The Reading Room with Murtasa Khambati | Aga Khan Academies

The Reading Room with Murtasa Khambati

25 May 2021

The Reading Room

“As the playwright George Bernard Shaw once put it: “The reasonable man adapts himself to the world: the unreasonable one persists in trying to adapt the world to himself. Therefore all progress depends on the unreasonable man.”

A book that impacted me greatly is David and the Goliath by Malcom Gladwell. My first thought was to recommend an inspirational book which… simply inspired me. Something that you could get on the market for dozen a dime. Instead, the book I choose to write on, David and the Goliath, is one which so marvellously delivers on the twin ideas that an advantage can sometimes be a disadvantage and that a disadvantage can sometimes be an advantage.

This book has made me contemplate topics, which otherwise I usually would dismiss with a smirk. The idea that stuff is rarely as we perceive it to be - Increasing jail time equals a reduce in crime rate, right? Wrong.

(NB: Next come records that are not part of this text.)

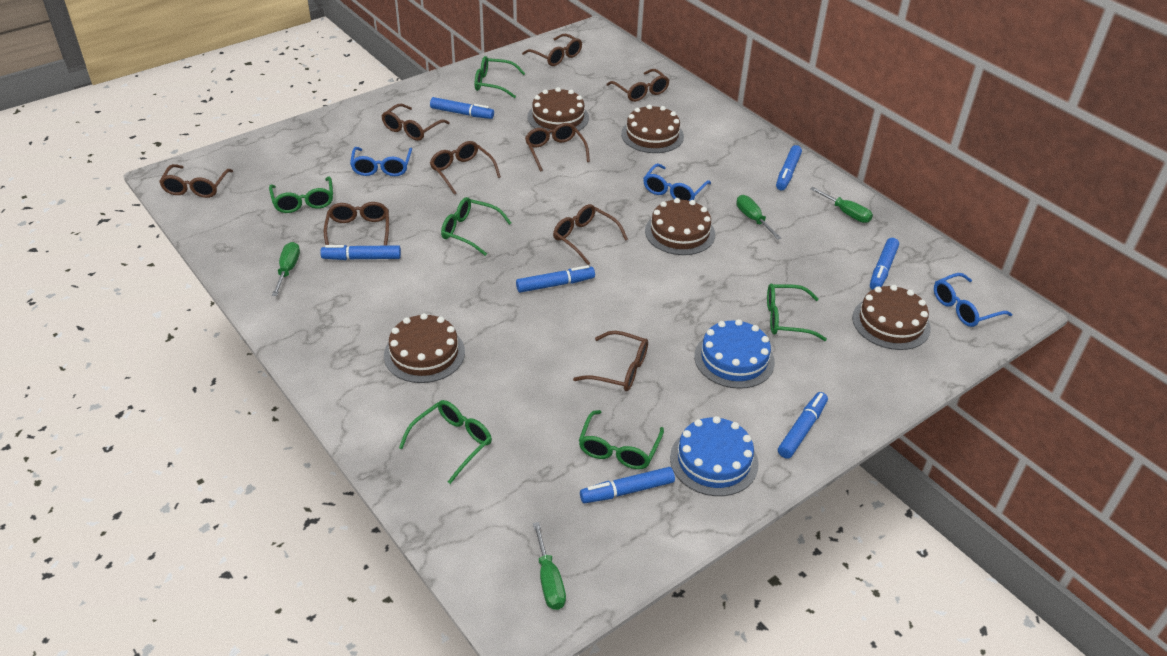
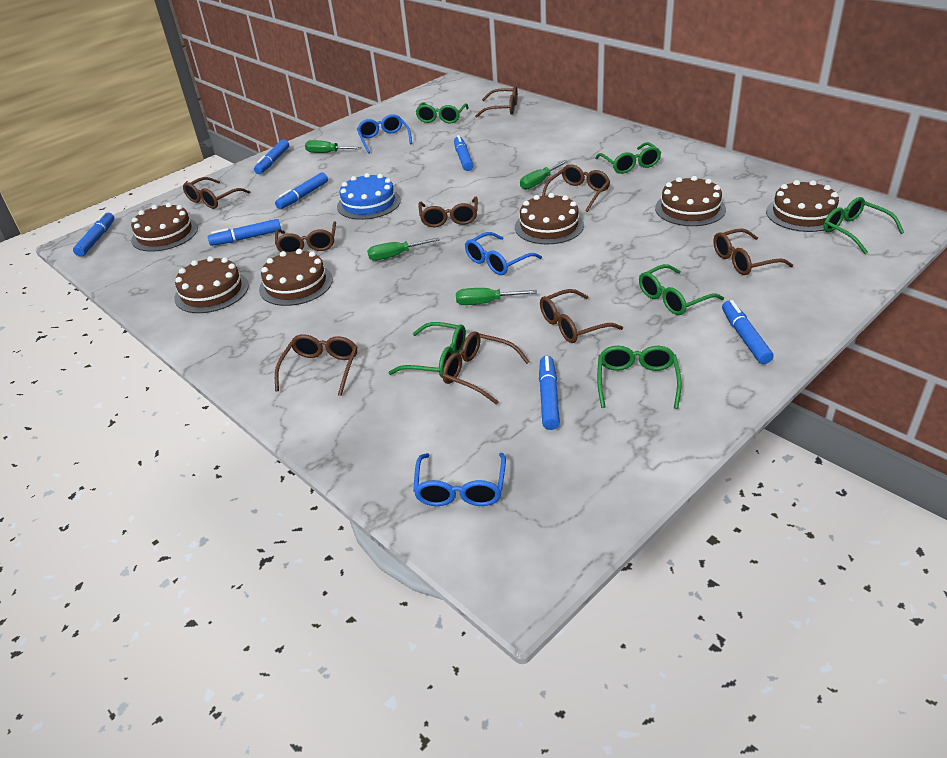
blue cake: [670,416,759,496] [694,319,775,389] = 2 -> [337,173,401,220] = 1
brown cake: [384,313,465,383] [527,87,589,134] [621,105,684,153] [645,198,715,255] [852,285,931,350] = 5 -> [131,203,198,252] [174,256,249,313] [259,249,333,306] [515,193,584,244] [655,176,726,226] [766,180,839,232] = 6

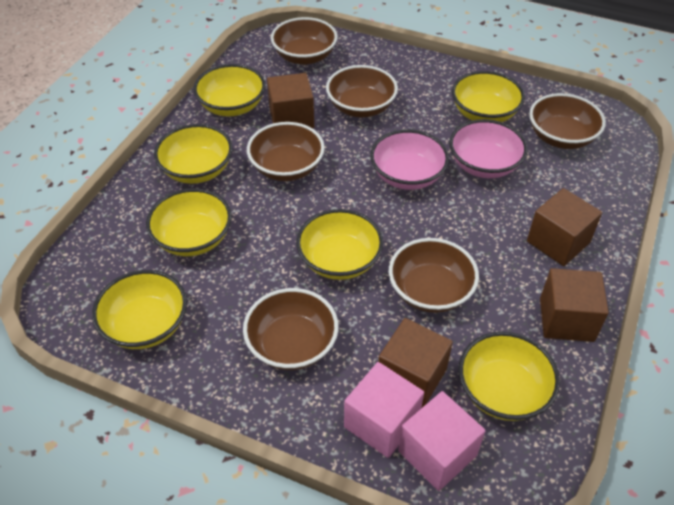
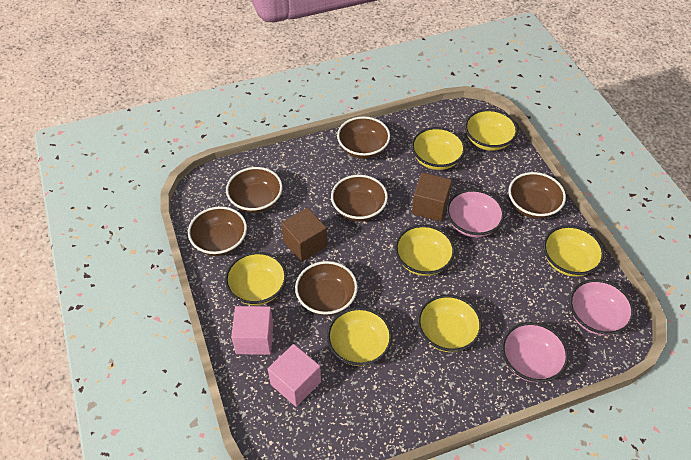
brown cube: [267,73,314,128] [378,318,453,407] [527,188,602,266] [540,268,609,342] = 4 -> [281,208,327,262] [412,172,452,221] = 2
pink bowl: [370,130,449,190] [449,119,528,178] = 2 -> [446,189,505,237] [502,322,569,383] [569,279,634,335] = 3

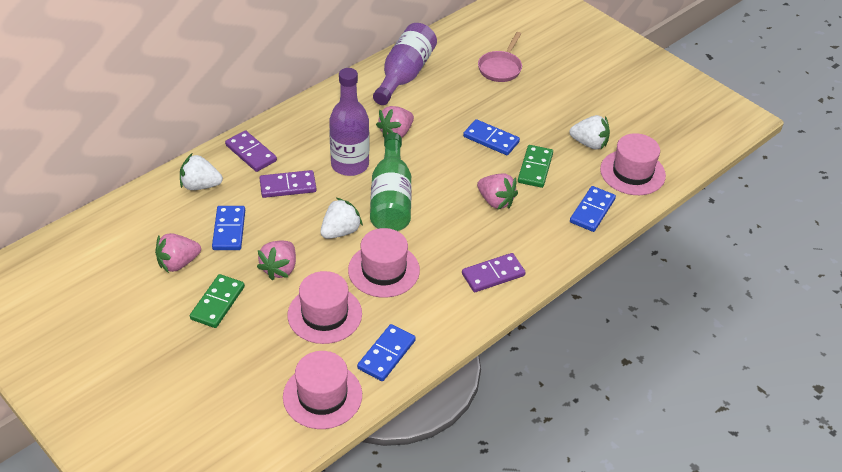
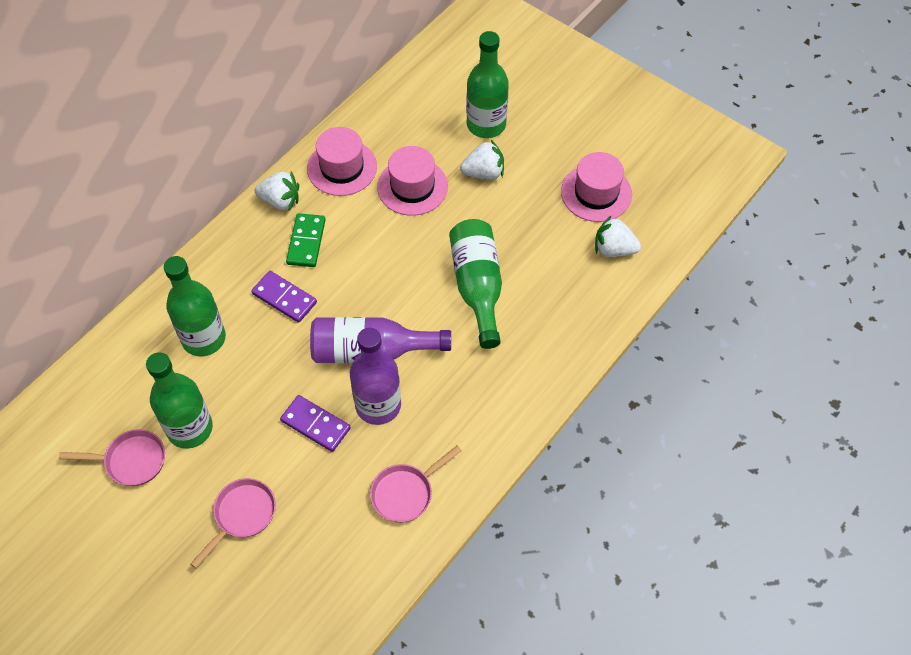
blue domino: [212,206,245,250] [357,324,416,381] [463,119,520,155] [570,186,616,232] = 4 -> none = 0
green bottle: [370,133,412,231] = 1 -> [146,352,213,449] [164,256,226,356] [449,219,502,349] [466,31,509,138] = 4
green domino: [190,274,245,328] [518,145,553,188] = 2 -> [286,213,325,267] = 1
pink hat: [283,351,362,429] [288,271,362,344] [348,228,420,297] [600,133,666,195] = 4 -> [307,127,377,196] [377,146,448,216] [561,152,632,222] = 3
pink pan: [478,32,522,82] = 1 -> [59,429,165,486] [190,478,276,568] [370,445,462,523] = 3
pink strawberry: [155,233,201,273] [257,241,296,280] [376,106,414,138] [477,173,518,210] = 4 -> none = 0
purple domino: [225,130,277,172] [259,170,316,198] [462,253,526,292] = 3 -> [251,271,317,323] [280,395,351,452] = 2

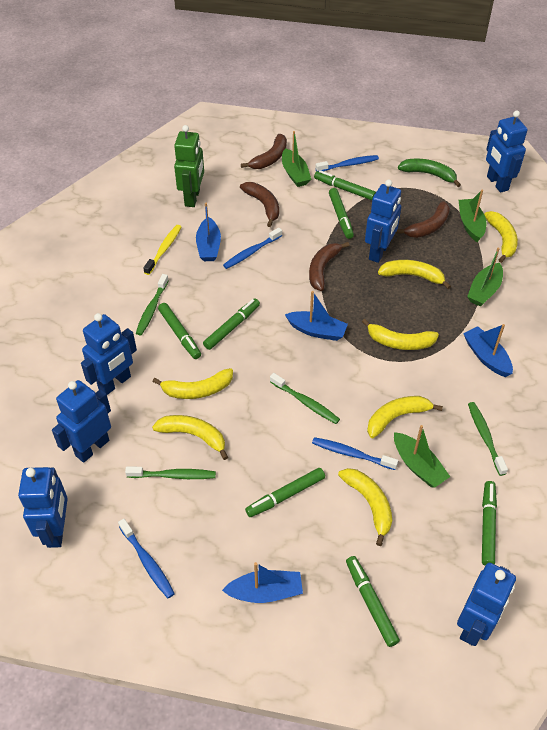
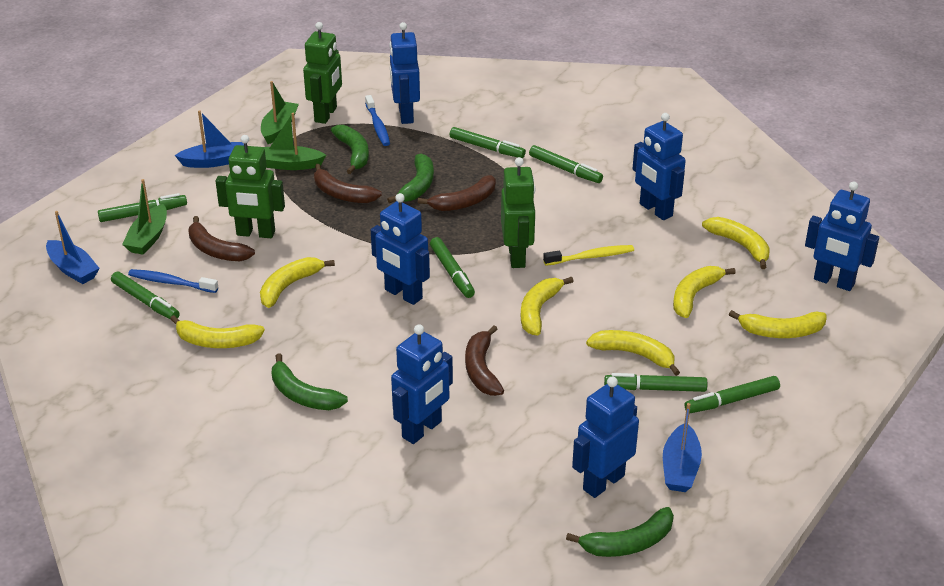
blue boat: [196,203,221,261] [222,562,303,603] [285,291,348,341] [463,324,513,377] = 4 -> [46,211,99,284] [174,110,244,168] [663,403,702,492] = 3
blue toothbrush: [118,519,175,598] [223,227,282,269] [312,437,398,470] [315,155,379,171] = 4 -> [128,269,218,293] [365,95,390,146] = 2
green banana: [398,159,461,187] = 1 -> [271,353,348,410] [331,125,369,174] [387,153,434,203] [566,507,674,557] = 4
green boat: [282,131,311,187] [394,425,450,488] [458,190,486,242] [467,248,503,307] = 4 -> [122,179,167,255] [261,81,299,144] [263,113,326,170] = 3
green robot: [174,125,204,207] = 1 -> [215,135,285,238] [303,22,342,124] [501,157,535,268] = 3
green toothbrush: [125,467,216,479] [136,274,169,335] [270,373,340,424] [468,402,508,476] = 4 -> none = 0

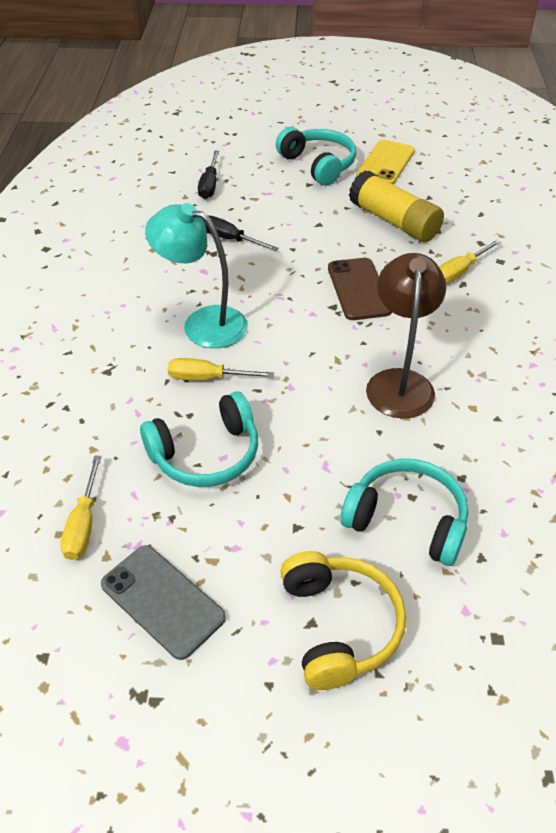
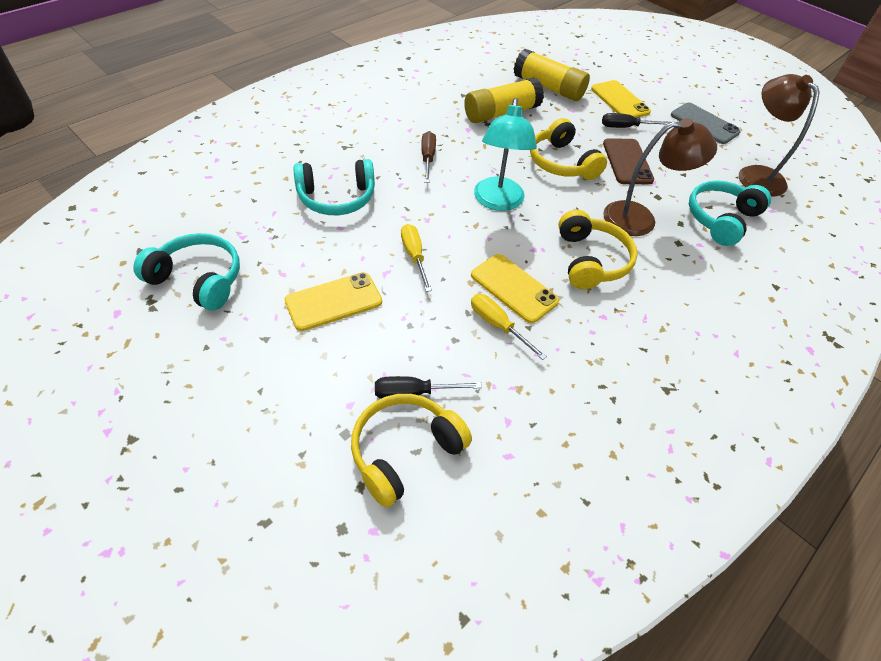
brown lamp: [366,253,446,418] = 1 -> [603,118,717,236] [739,74,820,197] = 2
brown screwdriver: none = 0 -> [421,131,436,183] = 1
yellow glue stick: [349,171,444,242] = 1 -> [464,77,544,123] [514,49,590,101] = 2
yellow headphones: [280,551,406,690] = 1 -> [351,394,472,507] [530,118,607,180] [558,210,638,289] = 3
yellow phone: [356,140,415,184] = 1 -> [285,272,382,331] [471,254,559,323] [591,80,651,118] = 3
yellow screwdriver: [60,456,102,560] [168,358,274,381] [439,239,501,283] = 3 -> [401,224,432,292] [471,294,547,360] = 2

Londoners who encountered remote misses of bombings during WW2 become traumatised? Wrong, exhilarated in fact. Can an Indian living in USA, who never played basketball before, coach his daughter’s basketball team into the national finals? Very much indeed!

To share a gist of the book, here is the story of David Boies, who was dyslexic. He struggles to read, his speaking vocabulary is limited, and uses small words and short sentences. Yet, he is one of the greatest litigators in the history of law, and has been named the greatest litigator of the world by Who’s Who legal an unprecedented 7 times! He might have not been a reader, but the things that he was forced to do because he could not read well turned out to be even more valuable!

There are hardly any decisions/actions in the world which do not come with their own unique set of cons. And simultaneously no decision or action which doesn’t have its own pros. It’s all a matter of which pros maximise reward, and which cons you can tackle. The real problem in what I just stated is that, the pros and cons are never neatly presented side-by-side the options. In fact, it could probably never be known unless a lengthy research is conducted on the topic. Another problem, is that sometimes there’s a very blurry line (if any) separating the pros from the cons!

I wish I could further elucidate, but I’m afraid I would be required to type out the entire book for you. This is an amazing book, do read it. Malcolm Gladwell is an author I bow down to! I hope his writing encourages you to read and think, just like it did for me.